US Forced Labor Ruling Does Not Reflect Vietnam’s Efforts, Govt Says

By The Diplomat | Created at 2026-06-05 10:58:04 | Updated at 2026-06-07 00:27:47 1 day ago

Vietnam’s Foreign Ministry yesterday pushed back on the U.S. government’s claim that it had failed to combat the trade in goods made with forced labor, saying that Washington’s determination did not reflect the government’s efforts.

Vietnam is among 60 nations that the Office of the U.S. Trade Representative (USTR) threatened this week with tariffs of 10-12.5 percent due to their alleged failures to take action on forced labor.

Speaking at a regular press briefing in Hanoi, Ministry spokesperson Pham Thu Hang stated that “the conclusions of the investigation into forced labor practices by the U.S. Trade Representative’s Office do not accurately reflect the reality and Vietnam’s efforts in preventing, mitigating, and reducing forced labor,” Vietnamese state media reported.

Hang added that Vietnam had a consistent policy of strictly prohibiting all forms of forced labor, and adhered to both the standards of the International Labour Organization and the labor regulations contained in its various free trade agreements.

“This policy is specifically outlined in legal documents, programs, and action plans of the Government, and its implementation is guaranteed in practice,” she said.

In March, the USTR announced that it had initiated unfair ​trade practices probes into 60 nations’ alleged failures to take action on forced labor, under Section 301 of the U.S. Trade Act of 1974.

On Tuesday, the USTR announced that all 60 had been found guilty of either failing to introduce anti-forced labor regulations, or failing to implement them adequately. Vietnam was among the 44 economies that the USTR threatened with a 12.5 percent tariff for unfair trading practices. The remaining 16 nations were threatened with a 10 percent tariff.

The move was widely seen as a way of rescuing President Donald Trump’s protectionist trade policy after the U.S. Supreme Court in February struck down the sweeping global tariffs that his administration imposed on allies and adversaries alike last year.

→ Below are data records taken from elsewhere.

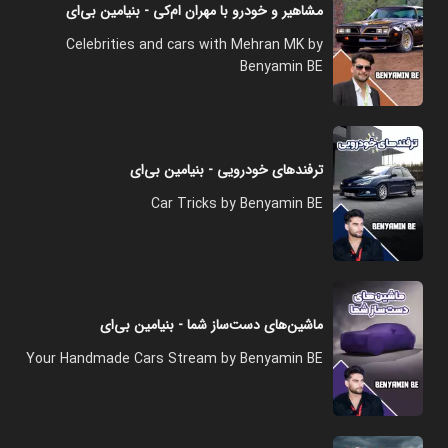
مشاهیر و خودرو با مهران ام‌کی - بنیامین بی‌ای
Celebrities and cars with Mehran MK by
Benyamin BE
ترفندهای خودرویی - بنیامین بی‌ای
Car Tricks by Benyamin BE
ماشین‌های دست‌ساز شما - بنیامین بی‌ای
Your Handmade Cars Stream by Benyamin BE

While Vietnam is not the only Southeast Asian nation that has been targeted by this investigation – Thailand, Singapore, Malaysia, Indonesia, Cambodia, and the Philippines were also among the 60 nations on the USTR’s list – it has come under particularly close scrutiny by the Trump administration, despite being an important partner in Washington’s goal of containing Chinese power and influence. The main reason for this is the country’s yawning trade surplus with the United States, which saw it hit with one of the highest tariff rates of any nation during President Trump’s “liberation day” tariff announcement in April 2025.

In recent months, Vietnam has also been hit with separate Section 301 probes into alleged excess manufacturing capacity and intellectual property rights. The latter of these was announced last week, with U.S. Trade Representative Jamieson Greer stating that “we need to see Vietnam resolve these long-standing concerns, including on a range of IP enforcement issues, in a manner that is sustained and that deters future IP infringements.” Vietnam’s government has reassured Trump trade officials that it is committed to combating intellectual property violations.

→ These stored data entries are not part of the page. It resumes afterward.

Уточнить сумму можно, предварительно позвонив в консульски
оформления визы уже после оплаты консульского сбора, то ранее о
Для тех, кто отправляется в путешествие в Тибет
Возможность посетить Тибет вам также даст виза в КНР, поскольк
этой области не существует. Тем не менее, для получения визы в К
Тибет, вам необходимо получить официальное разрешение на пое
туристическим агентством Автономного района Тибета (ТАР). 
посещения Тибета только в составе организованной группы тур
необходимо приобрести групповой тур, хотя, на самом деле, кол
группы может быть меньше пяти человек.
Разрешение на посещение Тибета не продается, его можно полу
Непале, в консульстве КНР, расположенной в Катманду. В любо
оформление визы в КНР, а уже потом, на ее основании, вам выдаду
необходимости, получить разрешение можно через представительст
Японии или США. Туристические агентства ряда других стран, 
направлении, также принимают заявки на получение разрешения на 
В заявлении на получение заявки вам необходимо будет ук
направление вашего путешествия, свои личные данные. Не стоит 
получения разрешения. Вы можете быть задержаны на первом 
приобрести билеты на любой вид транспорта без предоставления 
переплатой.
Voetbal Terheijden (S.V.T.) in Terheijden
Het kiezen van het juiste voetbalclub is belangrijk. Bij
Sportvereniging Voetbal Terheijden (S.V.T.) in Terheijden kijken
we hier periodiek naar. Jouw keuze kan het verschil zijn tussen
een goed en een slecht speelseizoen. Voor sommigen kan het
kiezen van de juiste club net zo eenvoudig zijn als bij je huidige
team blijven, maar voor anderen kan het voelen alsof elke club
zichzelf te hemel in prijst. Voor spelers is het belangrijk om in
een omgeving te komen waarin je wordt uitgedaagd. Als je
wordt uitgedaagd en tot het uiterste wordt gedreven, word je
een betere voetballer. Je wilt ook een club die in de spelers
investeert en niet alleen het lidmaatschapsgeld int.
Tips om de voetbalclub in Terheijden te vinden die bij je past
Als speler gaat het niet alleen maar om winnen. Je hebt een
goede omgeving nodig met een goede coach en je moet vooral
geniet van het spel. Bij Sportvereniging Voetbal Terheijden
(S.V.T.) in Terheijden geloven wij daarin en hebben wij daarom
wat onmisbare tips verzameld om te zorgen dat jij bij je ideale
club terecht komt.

All of these trade probes are likely to introduce new areas of tension into trade talks between Washington and Hanoi. The two sides signed a framework for a trade agreement in October, but despite months of negotiations, they have yet to reach a final agreement. Among the areas of dispute have been the question of transshipment – the routing of Chinese goods through Vietnam to avoid U.S. tariffs – and market access for American companies.

The situation has also been complicated by the fact that despite the imposition of new tariffs on its imports, Vietnam’s trade surplus with the U.S. continues to grow. According to the USTR, the U.S. goods trade deficit with Vietnam rose to $178.2 billion in 2025, a 44.3 percent increase over 2024. During the first three months of 2026, it totaled $54.8 ‌billion, according to U.S. statistics cited by Reuters. This was second only to Taiwan and higher than the deficits with major exporters China and Mexico.